Красные стрелы - страница 19
Вышел на улицу, а там вечер раскинул свои чары, как рыболов, раскинувший сети. Деревья во дворе чуть поскрипывают от ветра, наполняя воздух таинственной атмосферой предчувствия. Кажется, что ещё немного и с неба снизойдёт к людям некто великий, чьё собранное из снега лицо будет украшено доброй улыбкой, а глаза полны понимания. Андрей ждёт меня на лавке, окружённый турниками, детской горкой и песочницей. Он высокий, поэтому смотрится на этой низенькой лавке как-то неуместно. В руке у него бутылка пива. Когда я подхожу к нему, его покрытые щетиной щёки раздвигаются в улыбке.
– Как жизнь, бродяга? – спрашивает он у меня с усмешкой.
– Бывало и лучше. А чего это я бродяга?
– Да просто. – Он пожимает плечами.
Мы начинаем идти куда глаза глядят. Неспешно бредём по стареньким дворикам, мимо спящих машин и высоких, но словно бы каких-то больных домов. Я рассказываю Андрею о том, как провёл вчерашний вечер с Вадимом и двумя фриками, рассказываю про отца Паши, что поймал белку и параноил из-за того, что нас якобы ищет полиция. Затем я поведал Андрею о сущности смерти. Я, кажется, нашёл ключ к пониманию самого её механизма. Андрея, правда, метафизика смерти не слишком заботила. Он сказал, что очень устал от проблем на работе, так что размышлять о чём-то настолько далёком, как смерть, ему совершенно не хочется. Я считаю, что он просто не понимал, что смерть не является чем-то далёким, как раз таки наоборот, смерть – это самое близкое из того, что у нас есть, так как наступить она может абсолютно в любой момент. Но я не стал с ним спорить.

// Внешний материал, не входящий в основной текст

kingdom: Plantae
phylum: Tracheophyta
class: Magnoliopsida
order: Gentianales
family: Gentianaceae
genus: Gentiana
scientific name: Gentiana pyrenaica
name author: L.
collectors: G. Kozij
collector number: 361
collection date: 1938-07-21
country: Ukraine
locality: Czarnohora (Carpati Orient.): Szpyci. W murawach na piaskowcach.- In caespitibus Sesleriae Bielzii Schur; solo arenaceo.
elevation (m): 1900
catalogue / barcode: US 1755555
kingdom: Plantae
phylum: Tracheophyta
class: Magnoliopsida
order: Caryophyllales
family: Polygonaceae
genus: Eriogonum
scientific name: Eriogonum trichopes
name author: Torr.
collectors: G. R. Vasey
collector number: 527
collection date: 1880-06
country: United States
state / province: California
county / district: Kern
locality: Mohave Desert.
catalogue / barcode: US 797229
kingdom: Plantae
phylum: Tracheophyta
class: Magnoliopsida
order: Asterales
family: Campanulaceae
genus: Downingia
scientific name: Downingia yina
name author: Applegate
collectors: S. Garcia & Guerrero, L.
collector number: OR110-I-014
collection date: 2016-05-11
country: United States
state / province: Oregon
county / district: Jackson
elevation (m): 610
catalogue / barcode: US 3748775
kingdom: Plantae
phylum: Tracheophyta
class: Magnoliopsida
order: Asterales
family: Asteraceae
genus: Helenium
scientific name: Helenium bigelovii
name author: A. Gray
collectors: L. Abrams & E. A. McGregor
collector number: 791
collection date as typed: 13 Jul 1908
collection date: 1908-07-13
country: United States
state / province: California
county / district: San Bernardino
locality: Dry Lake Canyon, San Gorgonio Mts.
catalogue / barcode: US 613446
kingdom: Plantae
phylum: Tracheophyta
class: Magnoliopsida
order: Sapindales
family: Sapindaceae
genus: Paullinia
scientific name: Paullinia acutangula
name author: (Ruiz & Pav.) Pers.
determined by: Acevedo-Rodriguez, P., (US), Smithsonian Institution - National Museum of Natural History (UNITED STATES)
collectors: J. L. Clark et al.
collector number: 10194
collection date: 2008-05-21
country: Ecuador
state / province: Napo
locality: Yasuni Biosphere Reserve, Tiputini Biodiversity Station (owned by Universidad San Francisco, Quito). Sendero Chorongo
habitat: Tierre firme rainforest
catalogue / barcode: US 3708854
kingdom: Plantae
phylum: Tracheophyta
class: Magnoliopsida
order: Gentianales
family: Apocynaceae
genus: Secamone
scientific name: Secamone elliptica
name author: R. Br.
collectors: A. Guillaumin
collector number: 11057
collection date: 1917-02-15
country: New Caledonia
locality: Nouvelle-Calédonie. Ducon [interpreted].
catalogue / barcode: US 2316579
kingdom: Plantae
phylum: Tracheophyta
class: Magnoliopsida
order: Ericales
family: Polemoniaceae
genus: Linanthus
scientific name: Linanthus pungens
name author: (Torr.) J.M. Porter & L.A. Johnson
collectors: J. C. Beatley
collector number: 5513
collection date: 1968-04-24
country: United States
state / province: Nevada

Андрей жалуется мне на своего начальника, а затем переходит к политике, рассказывает мне что-то о политике, об эмигрантах, которые заполонили Германию и Францию, как стая диких зверей. Мне внезапно становится очень неуютно и тоскливо, я смотрю на свою руку, из-под рукава зимней куртки следы, оставленные бритвой, конечно же, не видны, но мне почему-то кажется, что красные линии, эти красные стрелы, вот-вот проступят через ткань одежды и все узнают о том, чем я занимался дома. Мы идём, а дома вокруг нас тянутся рядами раскиданных кирпичей, наш город – неоконченная стройка, заброшенная и забытая, как детские игрушки в песочнице. Я вспоминаю, что Андрей собирался мне что-то рассказать, и спрашиваю у него об этом.
– А, да, я тут встретил кое-кого на днях, – он многозначительно почёсывает свою небритую щёку. Шорк-шорк.
– Кого же ты встретил? – снег под ногами хруст-хруст.
– Я встретил Лёшу. Помнишь его?
– Конечно, если ты про Лёху Аксёнова.
– Про него самого, – далёкий звон домофона. Блум-блум.
– Ну и что с ним? Я его около года уже не видел.
– Вот и я его давно не видел. А недавно встретил. Шёл с остановки домой после работы и встретил. Он стоял возле «Магнита» со своим этим приятелем – Никитой.
– Никита – это тот, который в общаге живёт?
– Ага. Тот самый.
– И чего они делали?
– Стояли и водку пили с горла. Они оба в невменяемом состоянии находились. У Лёхи ещё покрывало какое-то в руках было. Точнее, на одной руке, он обмотал себе руку покрывалом.
– Зачем это?
– А я почём знаю! – Шорох шин проезжающей мимо машины. Передние фары моргнули. – Он и трезвый не вполне адекватный, ты же и сам это знаешь. Не просто же так он учился в специальном интернате для детей, у которых есть нарушения психики.
– Это верно.
– Ну вот! Короче, он пьяный в сопли был. Увидел меня – обрадовался, как будто ребёнок Деду Морозу. Начал лезть обниматься и всё такое. Стал говорить, что я его старый друг. А ещё он сказал мне, что хочет кое-что рассказать, но тет-а-тет, понял?